A decir verdad, yo había tenido pocos amantes, pero todos ellos fueron hombres formidables que no carecían de sensibilidad, capaces de aceptar en cierta medida que yo era una mujer que no era una mujer. Poseía el cuerpo y la sensibilidad de una mujer y la energía e iniciativa de un hombre, y tomar algo de mí era tomarlo de ellos mismos. Así, todos daban lo mejor que poseían, incluso mi ex marido, Tony, que era el menos evolucionado de todos, y la sexualidad se convertía en una competición erótica compartida. Como dos criaturas de fuerza pareja que se encontraran en la selva, ambos nos volcábamos y dábamos tanto como recibíamos.
Pero Benton era tan distinto que todavía me costaba creerlo. Nuestras piezas masculinas y femeninas habían encajado de un modo incomparable y extrañísimo, pues era como si él fuese la otra cara de mí. O tal vez los dos éramos la misma.
No estaba muy segura de lo que había esperado. Desde luego, la idea de estar juntos me había rondado por la cabeza mucho antes de que se hiciera realidad. Había imaginado un Benton tierno bajo su máscara de seca reserva, como un guerrero soñoliento y relajado en una hamaca tendida entre árboles poderosos, pero aquella madrugada, cuando empezamos a tocarnos, sus manos hablaron en un idioma que hasta entonces yo no había oído jamás.
Cuando sus dedos soltaron mis ropas y me encontraron, se movieron como si conocieran el cuerpo de una mujer mejor que ella misma y sentí más que su pasión. Percibí su comprensión, como si quisiera curarme aquellos puntos que sus dedos habían notado tan odiados y tan dañados. Parecía contrito por todos los hombres que alguna vez habían cometido una violación, maltratado o humillado a una mujer, como si sus culpas colectivas le privaran del derecho a disfrutar del cuerpo de una mujer como ahora disfrutaba del mío.

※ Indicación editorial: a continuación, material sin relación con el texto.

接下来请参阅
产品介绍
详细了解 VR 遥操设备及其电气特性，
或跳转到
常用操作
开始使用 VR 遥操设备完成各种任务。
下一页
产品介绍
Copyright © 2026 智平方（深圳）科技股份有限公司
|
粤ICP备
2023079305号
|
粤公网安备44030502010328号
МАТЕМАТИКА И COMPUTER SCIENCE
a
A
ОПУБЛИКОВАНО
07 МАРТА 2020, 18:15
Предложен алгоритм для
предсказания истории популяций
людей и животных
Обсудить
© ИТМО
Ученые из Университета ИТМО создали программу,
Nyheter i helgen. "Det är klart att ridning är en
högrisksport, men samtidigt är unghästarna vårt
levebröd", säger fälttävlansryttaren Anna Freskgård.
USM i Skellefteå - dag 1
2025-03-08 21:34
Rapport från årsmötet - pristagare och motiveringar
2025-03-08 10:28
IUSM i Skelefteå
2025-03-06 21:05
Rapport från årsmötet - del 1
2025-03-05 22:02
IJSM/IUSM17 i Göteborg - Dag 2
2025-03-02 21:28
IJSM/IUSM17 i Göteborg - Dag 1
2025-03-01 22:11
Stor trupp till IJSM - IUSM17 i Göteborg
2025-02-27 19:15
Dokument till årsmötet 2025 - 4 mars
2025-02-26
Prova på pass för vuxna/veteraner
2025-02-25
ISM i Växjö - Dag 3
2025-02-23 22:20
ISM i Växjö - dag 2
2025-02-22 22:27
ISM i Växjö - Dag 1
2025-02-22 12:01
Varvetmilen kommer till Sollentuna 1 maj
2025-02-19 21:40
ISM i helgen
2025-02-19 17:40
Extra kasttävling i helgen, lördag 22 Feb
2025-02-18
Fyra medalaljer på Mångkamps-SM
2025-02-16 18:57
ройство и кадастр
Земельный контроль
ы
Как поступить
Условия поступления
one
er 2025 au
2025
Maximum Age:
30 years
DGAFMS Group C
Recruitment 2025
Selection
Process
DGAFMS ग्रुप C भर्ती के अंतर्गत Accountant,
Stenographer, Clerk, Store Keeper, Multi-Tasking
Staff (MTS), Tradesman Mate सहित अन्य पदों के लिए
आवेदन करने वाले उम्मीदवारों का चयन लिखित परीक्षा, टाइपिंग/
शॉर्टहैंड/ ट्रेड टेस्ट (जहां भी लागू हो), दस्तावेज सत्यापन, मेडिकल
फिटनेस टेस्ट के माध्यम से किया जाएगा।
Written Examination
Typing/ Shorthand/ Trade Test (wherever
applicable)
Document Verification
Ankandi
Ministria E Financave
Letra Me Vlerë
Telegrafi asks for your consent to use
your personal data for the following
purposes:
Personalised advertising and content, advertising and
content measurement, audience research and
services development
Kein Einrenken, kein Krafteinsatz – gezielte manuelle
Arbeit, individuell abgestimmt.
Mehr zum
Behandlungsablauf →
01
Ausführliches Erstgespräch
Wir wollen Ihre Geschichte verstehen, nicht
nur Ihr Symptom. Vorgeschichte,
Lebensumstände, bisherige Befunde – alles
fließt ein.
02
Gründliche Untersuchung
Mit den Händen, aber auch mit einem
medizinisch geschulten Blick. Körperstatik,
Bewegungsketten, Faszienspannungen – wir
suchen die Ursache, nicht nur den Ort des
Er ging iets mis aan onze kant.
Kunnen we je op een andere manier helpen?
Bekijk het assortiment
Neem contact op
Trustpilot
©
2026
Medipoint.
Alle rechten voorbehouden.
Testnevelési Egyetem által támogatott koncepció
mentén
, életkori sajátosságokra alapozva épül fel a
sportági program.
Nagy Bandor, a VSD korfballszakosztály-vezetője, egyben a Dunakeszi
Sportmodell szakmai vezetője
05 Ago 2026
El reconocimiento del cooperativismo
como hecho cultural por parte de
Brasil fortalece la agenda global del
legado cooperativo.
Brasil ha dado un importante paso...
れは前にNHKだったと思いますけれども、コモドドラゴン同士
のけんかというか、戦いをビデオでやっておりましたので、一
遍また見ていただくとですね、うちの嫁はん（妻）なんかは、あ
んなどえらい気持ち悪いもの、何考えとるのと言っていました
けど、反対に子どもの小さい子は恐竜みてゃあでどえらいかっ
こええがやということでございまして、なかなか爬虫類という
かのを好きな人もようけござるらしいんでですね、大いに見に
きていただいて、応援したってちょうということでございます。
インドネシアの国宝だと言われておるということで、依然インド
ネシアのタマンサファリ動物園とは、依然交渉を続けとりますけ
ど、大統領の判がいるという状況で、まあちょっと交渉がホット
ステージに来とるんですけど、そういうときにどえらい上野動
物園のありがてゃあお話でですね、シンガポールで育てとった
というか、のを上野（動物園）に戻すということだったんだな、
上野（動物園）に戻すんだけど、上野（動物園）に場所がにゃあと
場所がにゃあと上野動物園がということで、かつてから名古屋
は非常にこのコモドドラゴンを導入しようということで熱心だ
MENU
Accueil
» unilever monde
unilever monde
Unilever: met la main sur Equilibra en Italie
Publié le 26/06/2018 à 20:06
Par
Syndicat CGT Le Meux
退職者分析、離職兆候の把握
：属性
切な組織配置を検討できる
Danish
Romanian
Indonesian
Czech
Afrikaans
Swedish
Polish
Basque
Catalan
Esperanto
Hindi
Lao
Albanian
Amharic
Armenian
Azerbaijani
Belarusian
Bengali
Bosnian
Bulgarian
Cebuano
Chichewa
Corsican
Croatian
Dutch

En la cama, yo le había dicho que no había conocido a ningún hombre que gozara realmente del cuerpo de una mujer, que no me gustaba sentirme devorada o violentada y que por ello no era corriente que me acostara con alguien.
—Pues yo entiendo perfectamente que cualquiera desee devorar tu cuerpo —comentó él desde la oscuridad, en tono desapasionado.